WHAT YOU WILL DO: Would you print all of the entries exactly, please, but without their pictures?
---------- MATERIAL TO PROCESS ----------
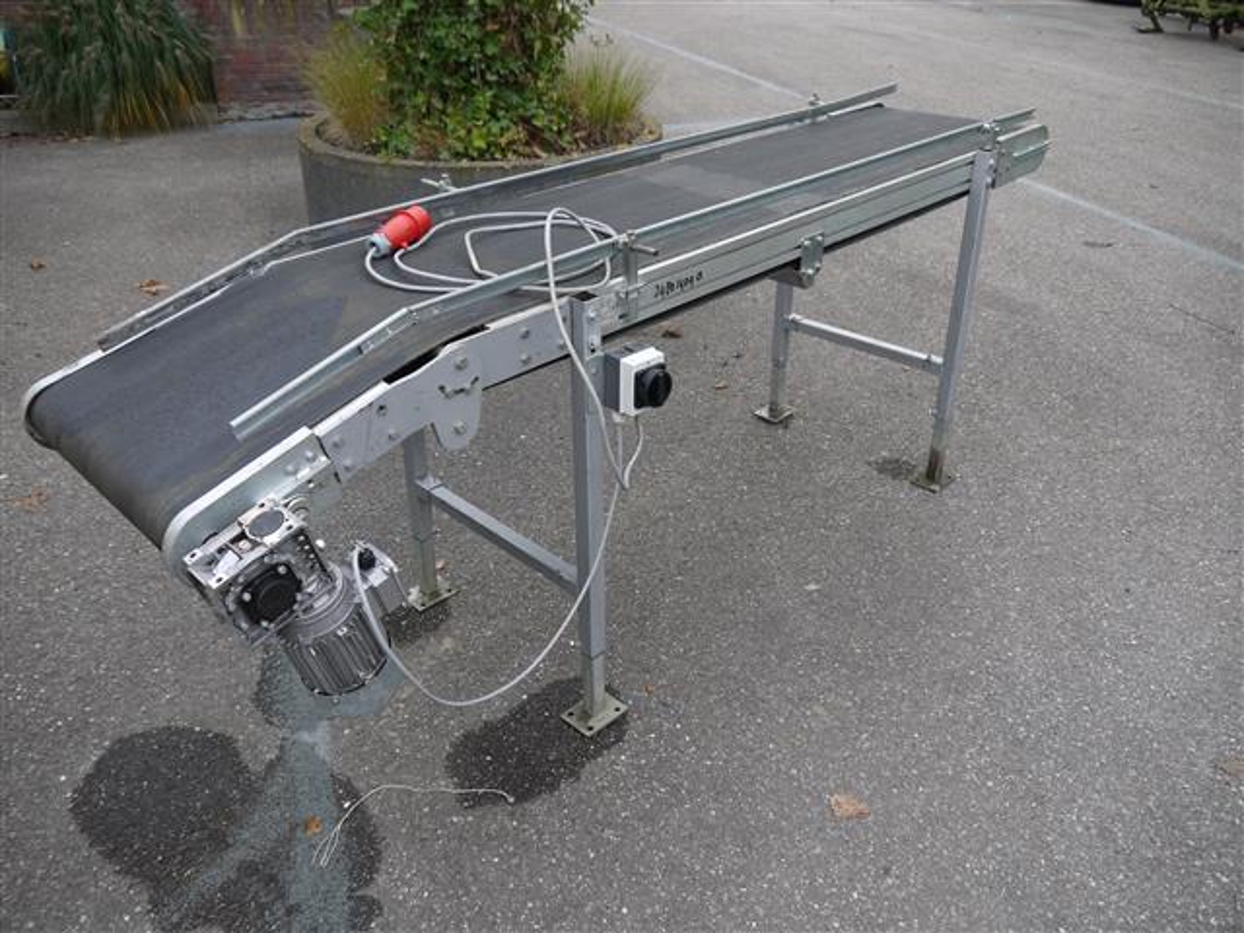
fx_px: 1006
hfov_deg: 63.4
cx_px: 622
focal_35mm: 28
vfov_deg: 49.7
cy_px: 466
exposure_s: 1/160
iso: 100
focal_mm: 14
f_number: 4.5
----------
FINISHED TASK:
fx_px: 1006
hfov_deg: 63.4
cx_px: 622
focal_35mm: 28
vfov_deg: 49.7
cy_px: 466
exposure_s: 1/160
iso: 100
focal_mm: 14
f_number: 4.5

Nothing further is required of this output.